Cuando llegó el momento, el temor desapareció: el dinero no fue un obstáculo y todo el proceso avanzó con rapidez. Un día recibí la notificación de que el trámite había concluido y se me invitaba a gestionar la cédula profesional. Esa noticia ya era motivo de alegría, pero faltaba lo más importante. Un par de meses después llegó el correo definitivo, el que traía adjunto mi título electrónico y la invitación a presentarme en la escuela para recibir el grado.
Con tiempo logré ahorrar lo suficiente para rentar un automóvil y llevar conmigo a mis papás y a mi sobrino.
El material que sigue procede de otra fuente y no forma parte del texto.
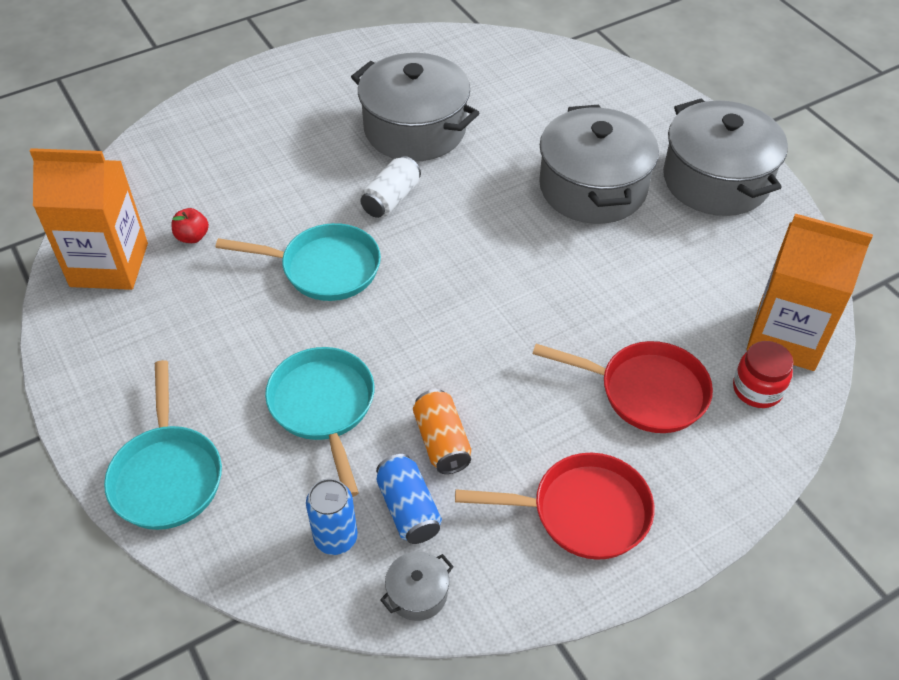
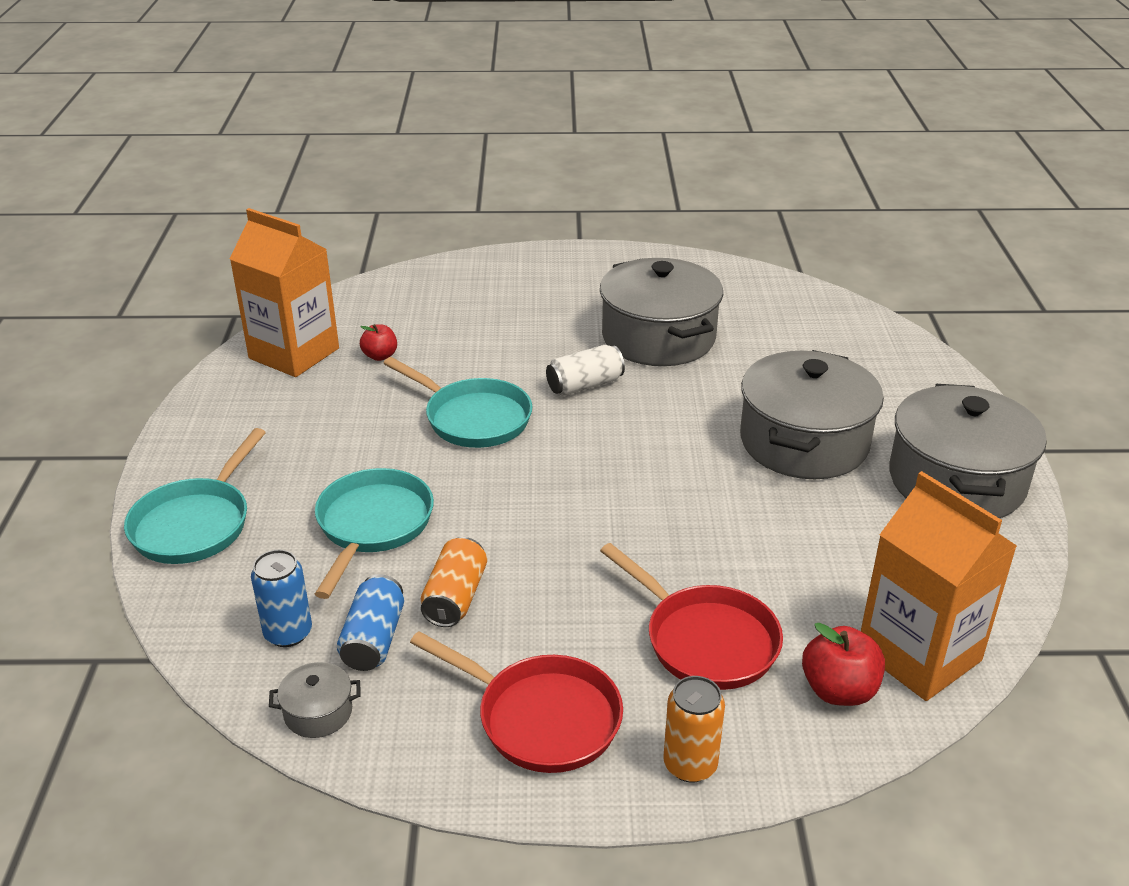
camera: 30 degrees right, 15 degrees down
red jar [733,341,794,408] -> red apple [802,623,885,706]
none -> orange can [663,676,725,783]

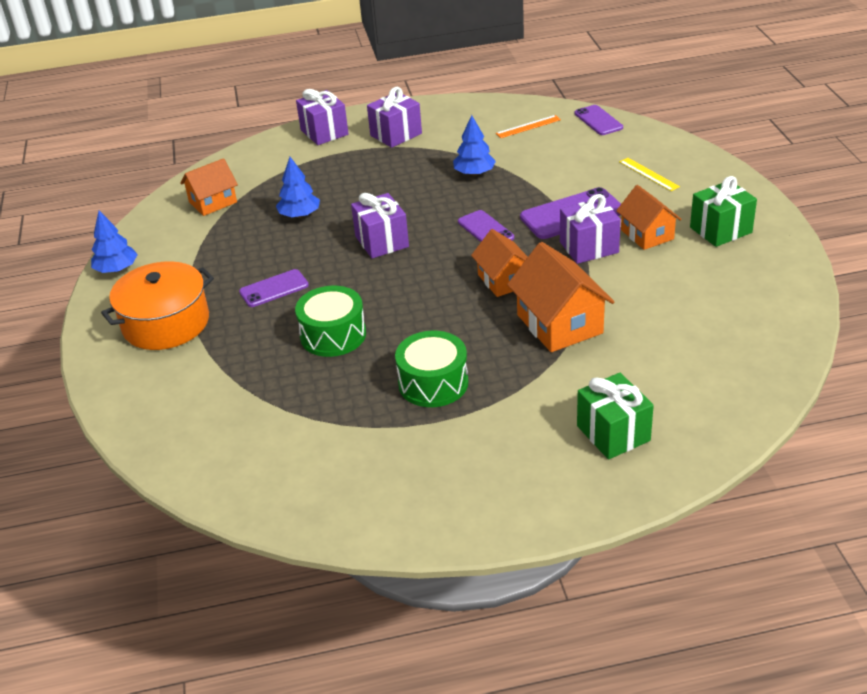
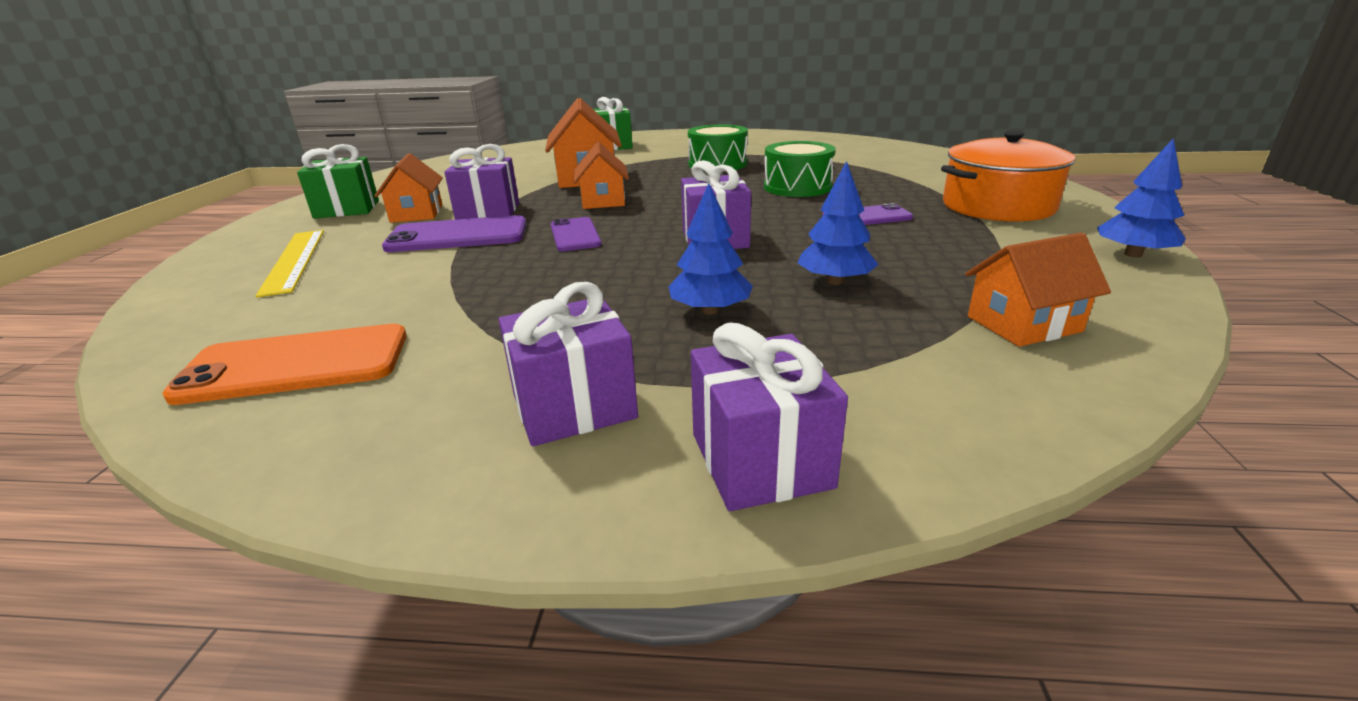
camera: 165 degrees left, 10 degrees down
blue tree [453,115,496,176] -> blue tree moved to [669,183,753,314]
orange ruler [496,115,561,138] -> orange phone [162,324,407,405]
purple phone [575,105,623,135] -> none
yellow ruler [619,158,680,191] -> yellow ruler [256,230,324,298], size x1.60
El día comenzó con tensión: el tráfico de la Ciudad de México amenazaba con arruinar la llegada puntual. El GPS cambiaba de ruta una y otra vez, y cada desviación parecía alejarnos más del destino. Miraba el reloj y pensaba que el esfuerzo de tantos años no podía quedar empañado por un retraso.
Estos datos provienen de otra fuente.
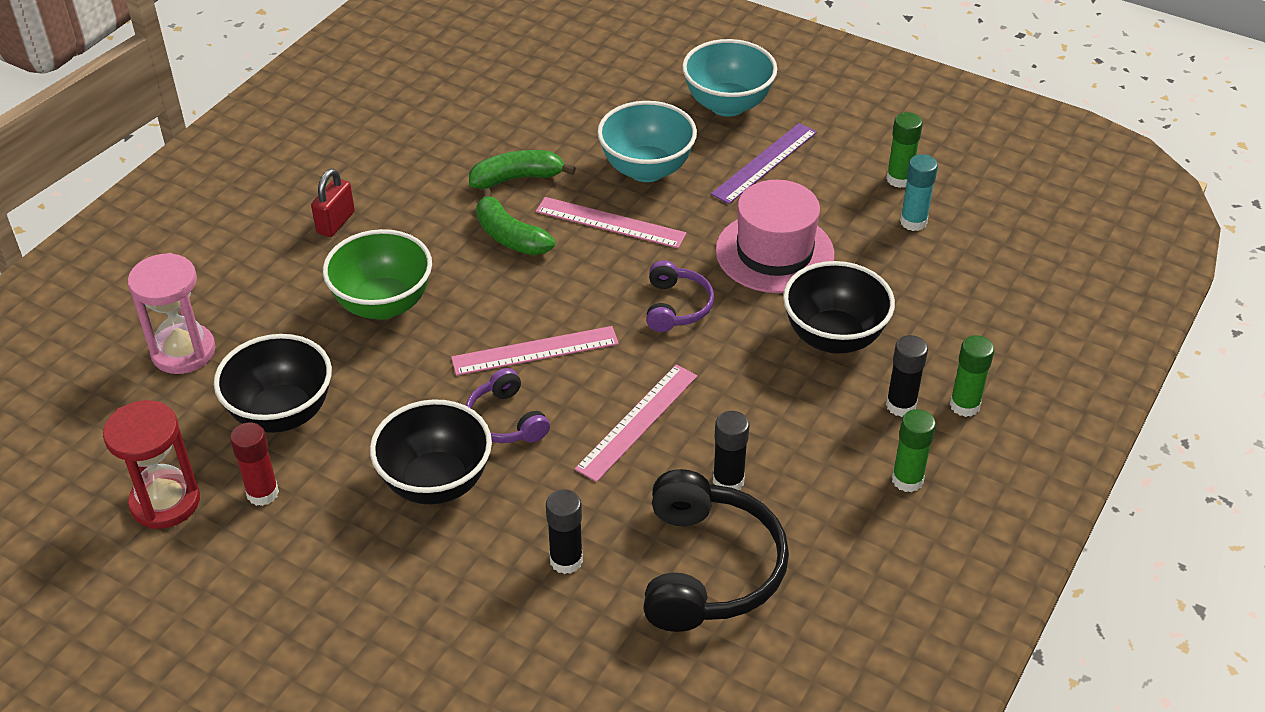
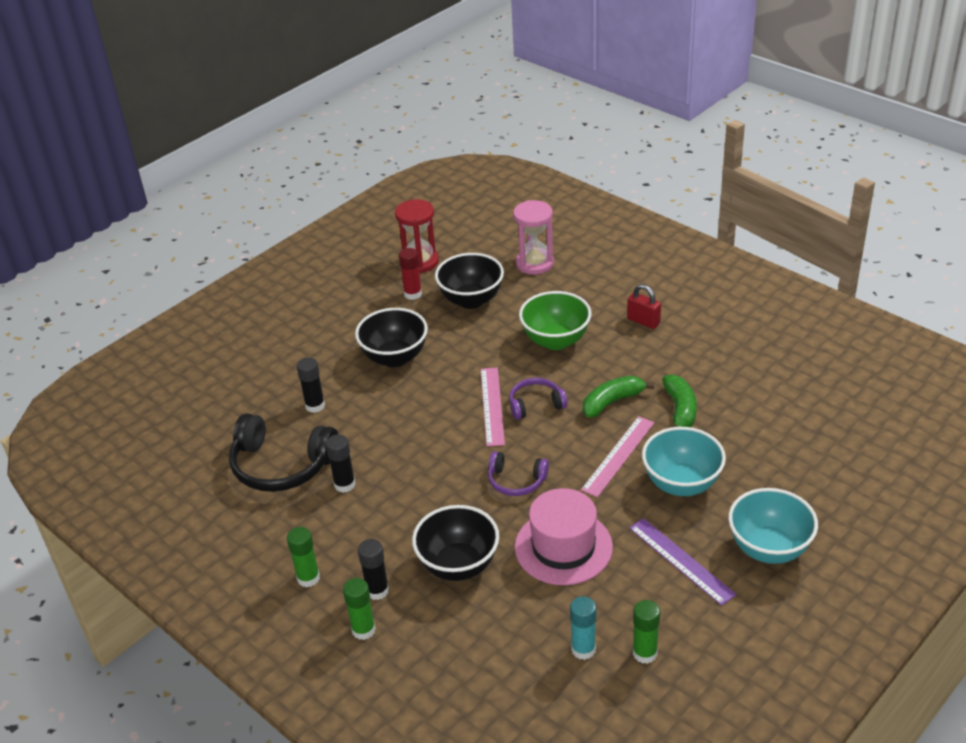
camera: 105 degrees right, 5 degrees down
purple headphones [466,368,550,443] -> purple headphones moved to [509,378,567,420]
pink ruler [575,365,697,482] -> none

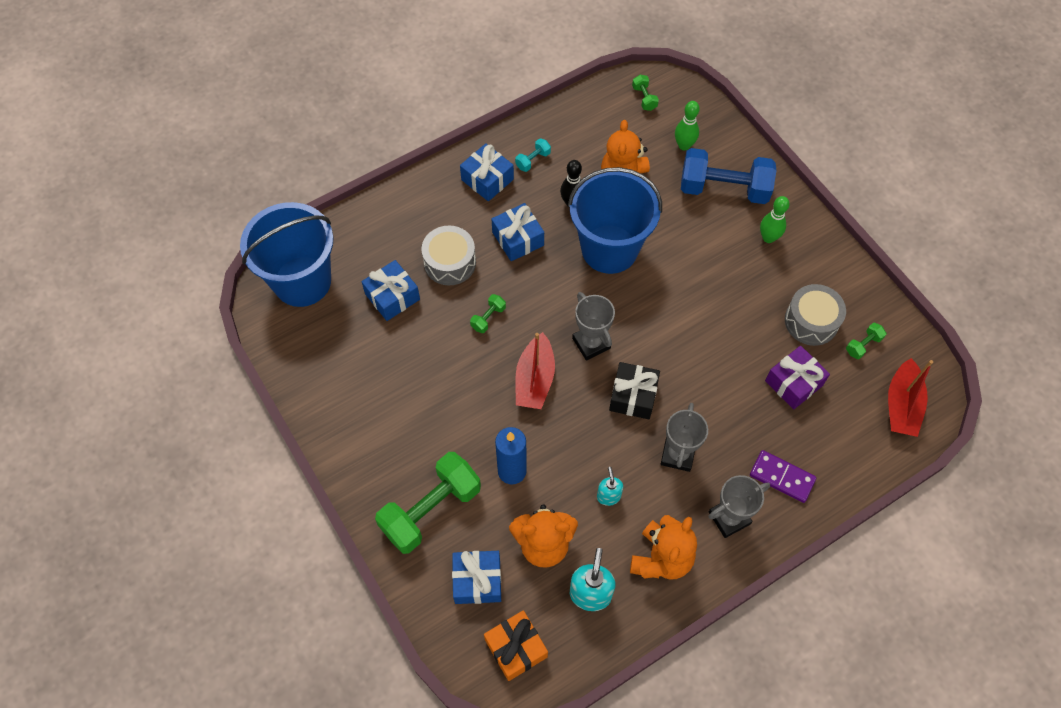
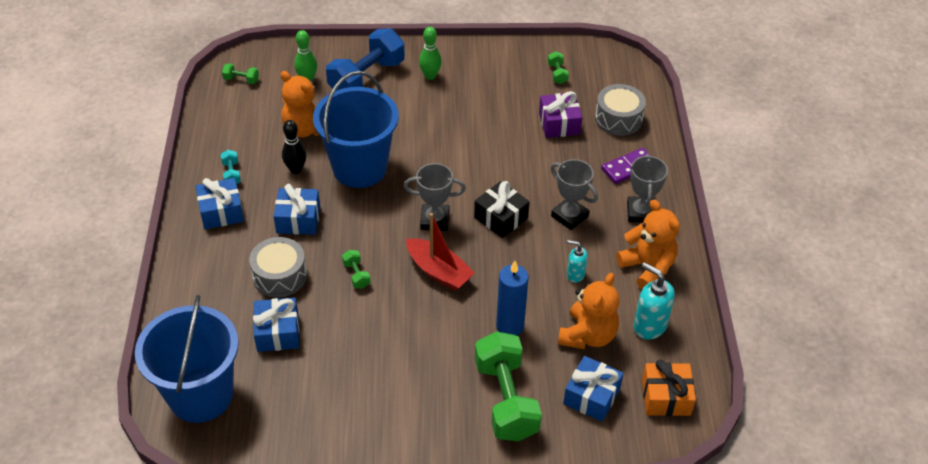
camera: 60 degrees left, 15 degrees down
grey drum [785,284,846,346] -> grey drum moved to [595,84,646,136]
red boat [888,358,933,437] -> none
Sin embargo, como si todo se acomodara en el último momento, llegamos. En la ceremonia, un decano de la institución me entregó el grado de Maestro y me pidió rendir protesta con el brazo extendido. Fue un acto breve, pero cargado de significado. En ese instante comprendí que había cumplido mi promesa: mis papás estaban ahí, viéndome recibir un título que también les pertenecía por todo el esfuerzo que hicieron por mí.
Después de la ceremonia los llevé a comer y, aprovechando que la universidad se encontraba a pocos minutos de la Basílica de Guadalupe, decidimos visitarla. Caminamos por sus pasillos, admiramos el templo y agradecimos el momento. Era la primera vez que íbamos, y ese pequeño viaje se convirtió en otro sueño cumplido.
Fue un día inolvidable, no solo por la culminación de un proyecto académico, sino por la oportunidad de compartirlo con las personas que más quiero. Me alegra poder viajar con mis papás, verlos sonreír y mostrarles lugares nuevos. También me emociona pensar en mi sobrino, que a su corta edad ya vive experiencias que yo conocí mucho después.
Hoy me queda una sensación profunda de gratitud y de impulso. Quiero seguir creciendo, seguir viajando con ellos, descubrir nuevos lugares y encontrar el siguiente destino que nos una en otro recuerdo feliz.